Department of Critical Care Medicine, West China Hospital, Sichuan University, Chengdu, Sichuan 610041, China.
Key Laboratory of Bio-Resources and Eco-Environment of Ministry of Education, College of Life Sciences, Sichuan University, Chengdu, Sichuan 610065, China.
Chin Med J (Engl). 2024 Sep 5;137(17):2092-2098. doi: 10.1097/CM9.0000000000003182. Epub 2024 Jun 27.

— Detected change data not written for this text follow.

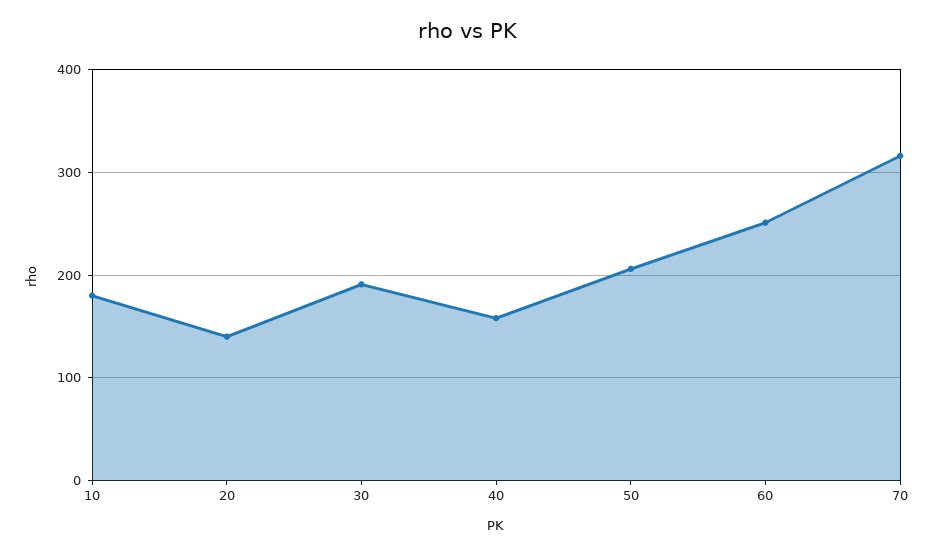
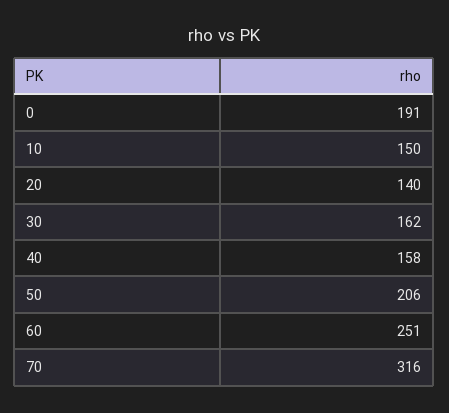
  {
-   "10": 180,
+   "10": 150,
    "20": 140,
-   "30": 190,
+   "30": 162,
    "40": 158,
    "50": 206,
    "60": 251,
-   "70": 316
+   "70": 316,
+   "0": 191
  }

Accurately and efficiently extracting microbial genomic sequences from complex metagenomic data is crucial for advancing our understanding in fields such as clinical diagnostics, environmental microbiology, and biodiversity. As sequencing technologies evolve, this task becomes increasingly challenging due to the intricate nature of microbial communities and the vast amount of data generated. Especially in intensive care units (ICUs), infections caused by antibiotic-resistant bacteria are increasingly prevalent among critically ill patients, significantly impacting the effectiveness of treatments and patient prognoses. Therefore, obtaining timely and accurate information about infectious pathogens is of paramount importance for the treatment of patients with severe infections, which enables precisely targeted anti-infection therapies, and a tool that can extract microbial genomic sequences from metagenomic dataset would be of help.

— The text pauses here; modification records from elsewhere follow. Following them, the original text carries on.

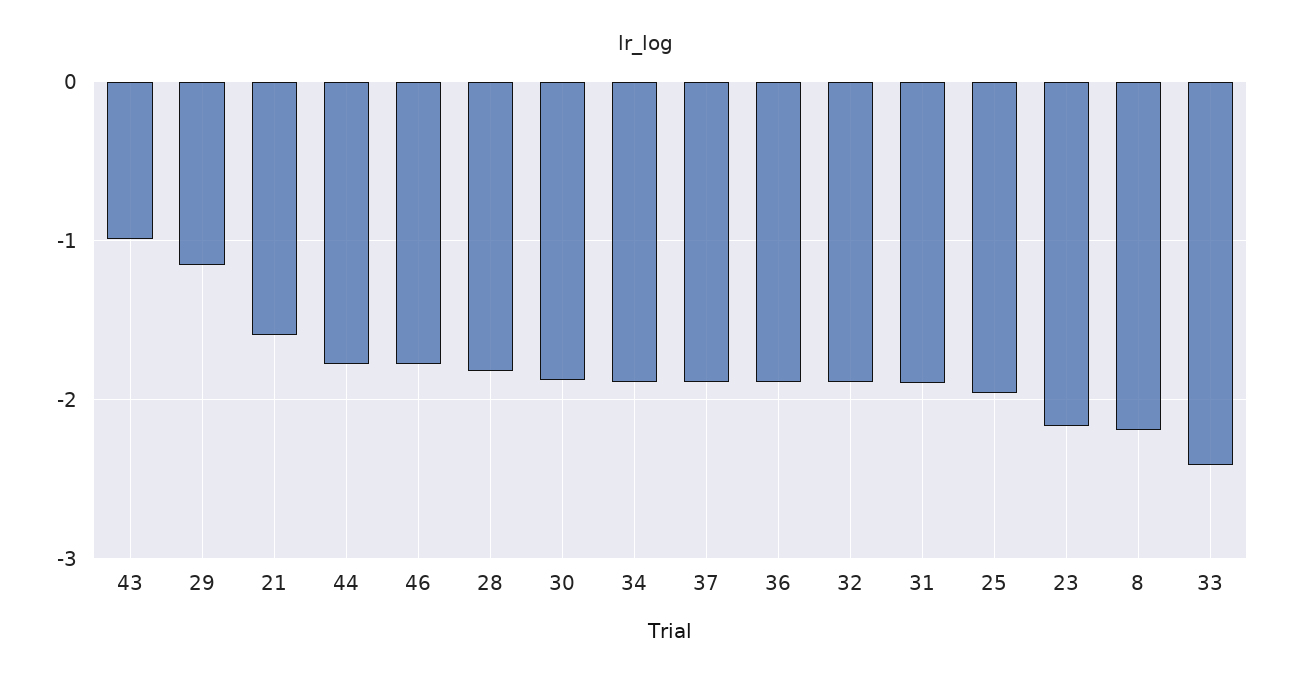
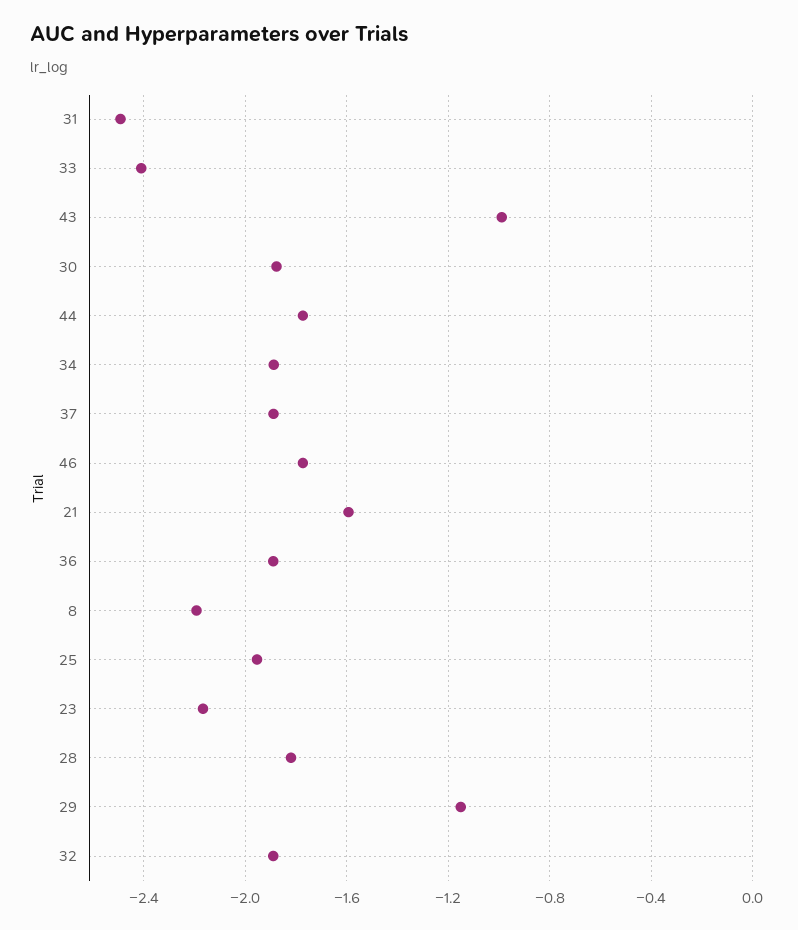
  {
    "43": -1,
    "29": -1.15,
    "21": -1.6,
    "44": -1.75,
    "46": -1.75,
    "28": -1.8,
    "30": -1.9,
    "34": -1.9,
    "37": -1.9,
    "36": -1.9,
    "32": -1.9,
-   "31": -1.9,
+   "31": -2.5,
    "25": -1.95,
    "23": -2.15,
    "8": -2.2,
    "33": -2.4
  }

We developed MetaGeneMiner to help with retrieving specific microbial genomic sequences from metagenomes using a k-mer-based approach. It facilitates the rapid and accurate identification and analysis of pathogens. The tool is designed to be user-friendly and efficient on standard personal computers, allowing its use across a wide variety of settings. We validated MetaGeneMiner using eight metagenomic samples from ICU patients, which demonstrated its efficiency and accuracy.
The software extensively retrieved coding sequences of pathogens Acinetobacter baumannii and herpes simplex virus type 1 and detected a variety of resistance genes. All documentation and source codes for MetaGeneMiner are freely available at https://gitee.com/sculab/MetaGeneMiner .

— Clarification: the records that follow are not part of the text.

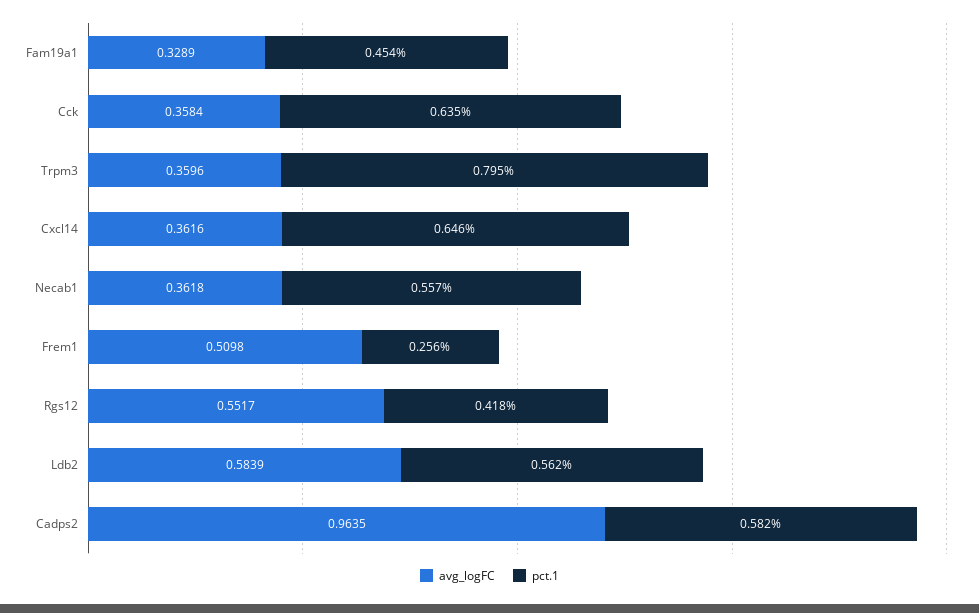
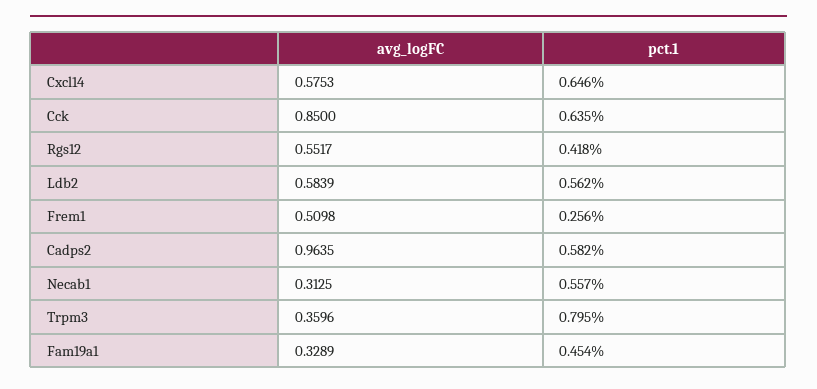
  {
    "avg_logFC": {
      "Fam19a1": 0.3289,
-     "Cck": 0.3584,
+     "Cck": 0.85,
      "Trpm3": 0.3596,
-     "Cxcl14": 0.3616,
+     "Cxcl14": 0.5753,
-     "Necab1": 0.3618,
+     "Necab1": 0.3125,
      "Frem1": 0.5098,
      "Rgs12": 0.5517,
      "Ldb2": 0.5839,
      "Cadps2": 0.9635
    },
    "pct.1": {
      "Fam19a1": 0.454,
      "Cck": 0.635,
      "Trpm3": 0.795,
      "Cxcl14": 0.646,
      "Necab1": 0.557,
      "Frem1": 0.256,
      "Rgs12": 0.418,
      "Ldb2": 0.562,
      "Cadps2": 0.582
    }
  }

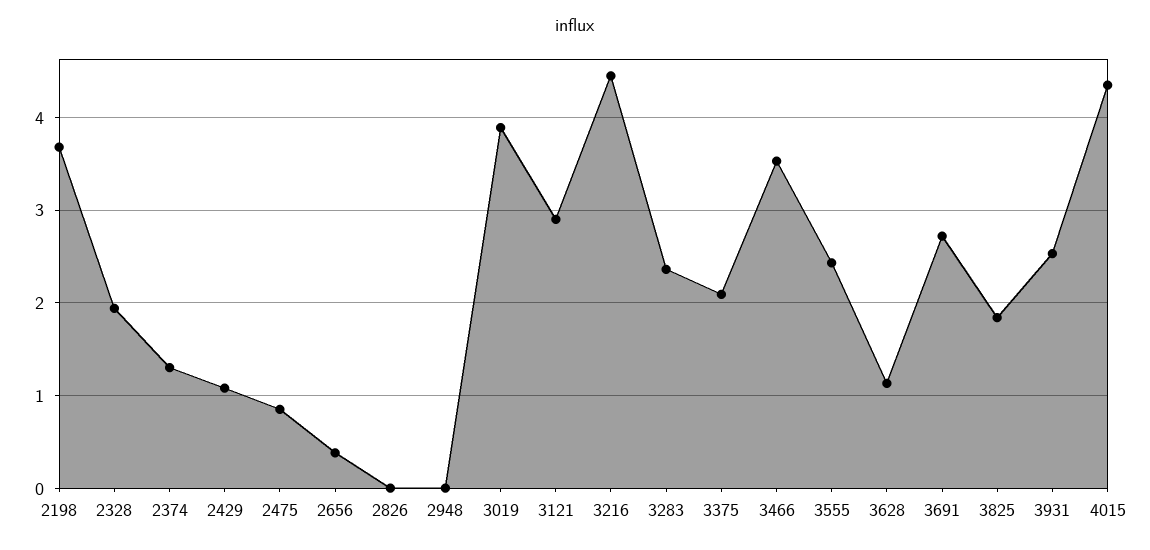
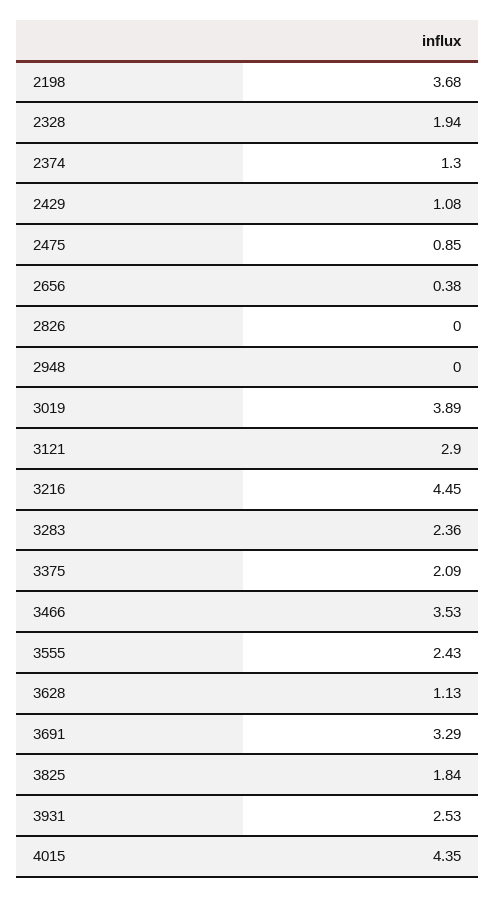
  {
    "2198": 3.68,
    "2328": 1.94,
    "2374": 1.3,
    "2429": 1.08,
    "2475": 0.85,
    "2656": 0.38,
    "2826": 0,
    "2948": 0,
    "3019": 3.89,
    "3121": 2.9,
    "3216": 4.45,
    "3283": 2.36,
    "3375": 2.09,
    "3466": 3.53,
    "3555": 2.43,
    "3628": 1.13,
-   "3691": 2.7,
+   "3691": 3.29,
    "3825": 1.84,
    "3931": 2.53,
    "4015": 4.35
  }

It is foreseeable that MetaGeneMiner possesses the potential for applications across multiple domains, including clinical diagnostics, environmental microbiology, gut microbiome research, as well as biodiversity and conservation biology. Particularly in ICU settings, MetaGeneMiner introduces a novel, rapid, and precise method for diagnosing and treating infections in critically ill patients. This tool is capable of efficiently identifying infectious pathogens, guiding personalized and precise treatment strategies, and monitoring the development of antibiotic resistance, significantly impacting the diagnosis and treatment of severe infections.
准确高效地从复杂的宏基因组数据中提取微生物基因组序列对于推进临床诊断、环境微生物学和生物多样性等领域的研究至关重要。随着测序技术的发展,由于微生物群落的复杂性和生成的数据量庞大,这项任务变得越来越具有挑战性。特别是在重症监护病房(ICU),抗生素耐药菌引起的感染在重症患者中越来越普遍,严重影响了治疗效果和患者预后。因此,及时准确地获取有关感染病原体的信息对于严重感染患者的治疗至关重要,这有助于实施精准靶向抗感染治疗。能够从宏基因组数据集中提取微生物基因组序列的工具将很有帮助。
我们开发了 MetaGeneMiner 来帮助使用基于 k-mer 的方法从宏基因组中检索特定的微生物基因组序列。它促进了病原体的快速准确识别和分析。该工具旨在在标准个人计算机上实现用户友好和高效,允许在各种环境中使用。我们使用来自 ICU 患者的八个宏基因组样本验证了 MetaGeneMiner,证明了它的效率和准确性。
该软件广泛检索了鲍曼不动杆菌和单纯疱疹病毒 1 的编码序列,并检测到多种耐药基因。MetaGeneMiner 的所有文档和源代码均可在 https://gitee.com/sculab/MetaGeneMiner 上免费获取。
可以预见,MetaGeneMiner 具有在多个领域应用的潜力,包括临床诊断、环境微生物学、肠道微生物组研究以及生物多样性和保护生物学。特别是在 ICU 环境中,MetaGeneMiner 为重症患者的感染提供了一种新颖、快速和精确的诊断和治疗方法。该工具能够高效识别感染病原体,指导个性化和精确的治疗策略,并监测抗生素耐药性的发展,对严重感染的诊断和治疗产生重大影响。